WASHINGTON: Donald Trump a annoncé mardi la prolongation du cessez-le-feu avec l'Iran afin de donner plus de temps à Téhéran pour négocier, tout en maintenant le blocus des ports iraniens.

S'exprimant sur sa plateforme Truth Social, le président américain a annoncé avoir décidé de "prolonger le cessez-le-feu jusqu'à ce que l'Iran présente une proposition et que les discussions soient conclues, d'une manière ou d'une autre".

Le dirigeant républicain a souligné avoir pris cette décision face "aux graves divisions au sein du gouvernement iranien" et à la demande du Pakistan, principal pays médiateur.

Il a toutefois indiqué avoir "ordonné à nos forces armées de maintenir le blocus" naval dans le détroit d'Ormuz.

L'annonce du président américain intervient alors que Washington et Téhéran ont affiché leur désaccord sur l'expiration de la trêve, les premiers parlant de mercredi soir, heure de Washington, tandis que les seconds ont évoqué ce mardi, à minuit GMT.

Par ailleurs, la Maison Blanche a confirmé en fin de journée que le vice-président JD Vance, chargé de mener d'éventuelles nouvelles discussions avec l'Iran au Pakistan, ne quitterait pas Washington mardi, comme initialement prévu.

"A la lumière du message du président Trump sur Truth Social, confirmant que les Etats-Unis attendent une proposition unifiée des Iraniens, le voyage au Pakistan n'aura pas lieu aujourd'hui", a indiqué un haut responsable de l'exécutif américain, dans une déclaration transmise à la presse.

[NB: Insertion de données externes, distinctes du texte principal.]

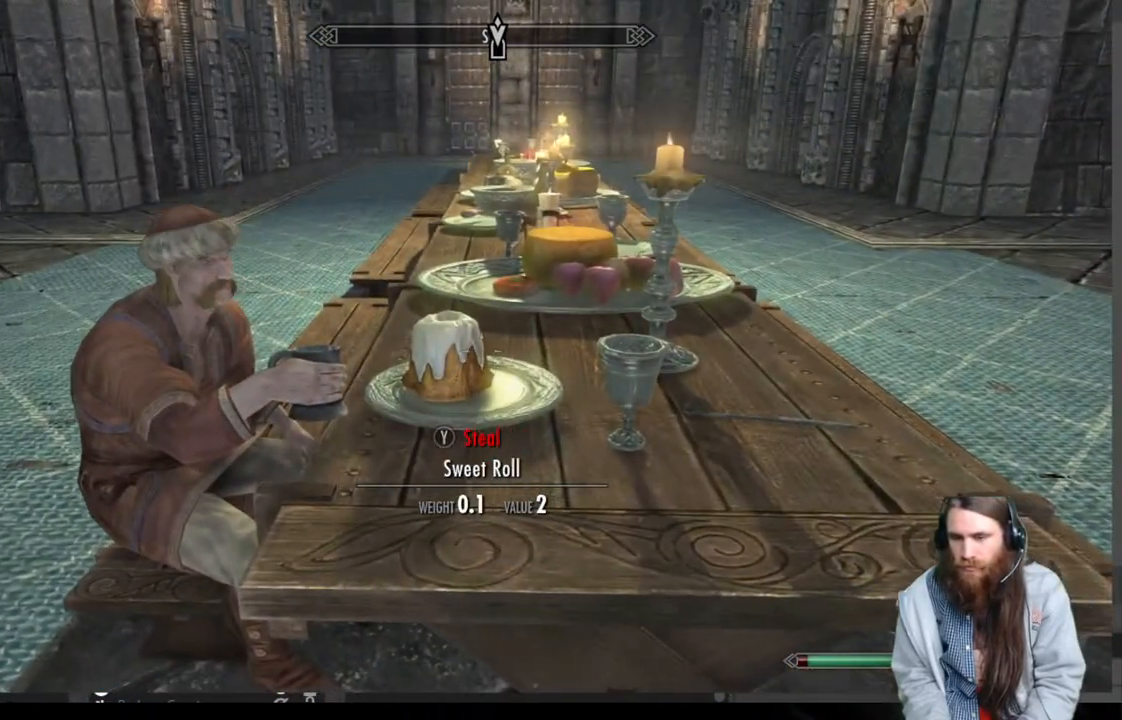
{"buttons": [], "left_stick": "center", "right_stick": "center", "events": [[33, "right_stick", "down-left"], [250, "right_stick", "center"], [367, "right_stick", "down-left"], [450, "right_stick", "center"]]}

La Maison Blanche n'avait jamais confirmé le déplacement du vice-président, mais a entretenu le flou sur le fait de savoir s'il quittait ou pas la capitale dans la journée de mardi.

Bientôt deux mois après le début des hostilités déclenchées par Israël et les Etats-Unis, Téhéran a menacé de son côté de reprendre les frappes en direction des pays du Golfe, mettant en péril l'approvisionnement pétrolier mondial.